Surds find applications in various real-life scenarios, particularly in fields requiring precise measurements and calculations involving irrational numbers. Examples include engineering, where surds are used in calculations for structural stability and material strength, and physics, where they appear in formulas for wave frequencies and electromagnetic fields. Surds also play a role in financial calculations involving interest rates and complex investment calculations.

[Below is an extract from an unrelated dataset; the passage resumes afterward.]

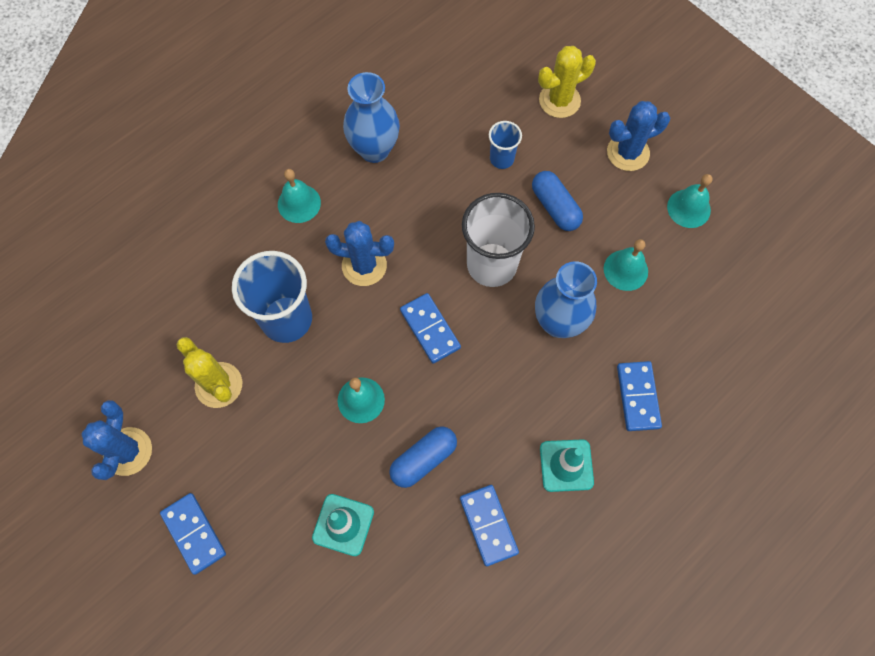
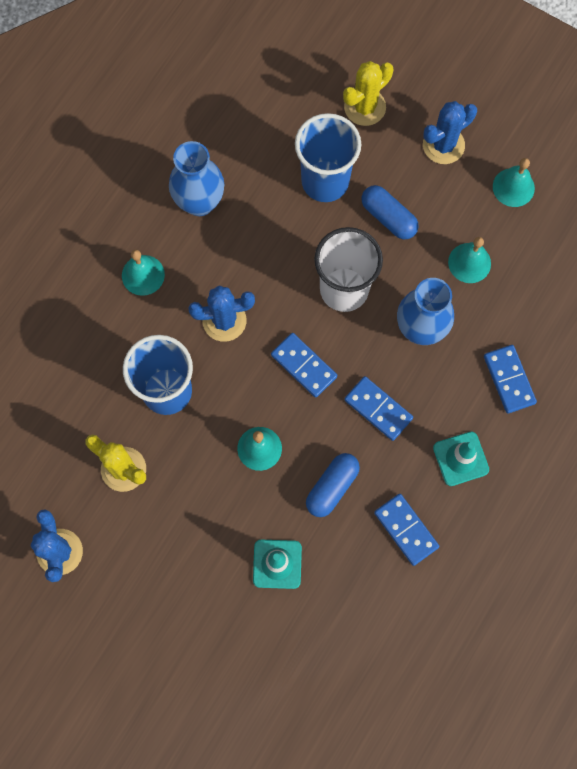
camera: 15 degrees left, 5 degrees up
blue domino [160,493,226,575] -> blue domino moved to [344,376,413,441]
blue cup [489,121,522,169] -> blue cup [295,113,361,202], size x1.96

The square root of a surd refers to simplifying an expression that contains a square root of a number that is not a perfect square. Surds often involve radicals (square roots) of numbers that cannot be simplified further into rational numbers.
Some common properties of square roots and cube roots are:
The square root or the cube root of an even number is even.
The square root or the cube root of an odd number is odd.
Negative numbers have no square root in a set of real numbers.
The cube root of a negative number is also negative.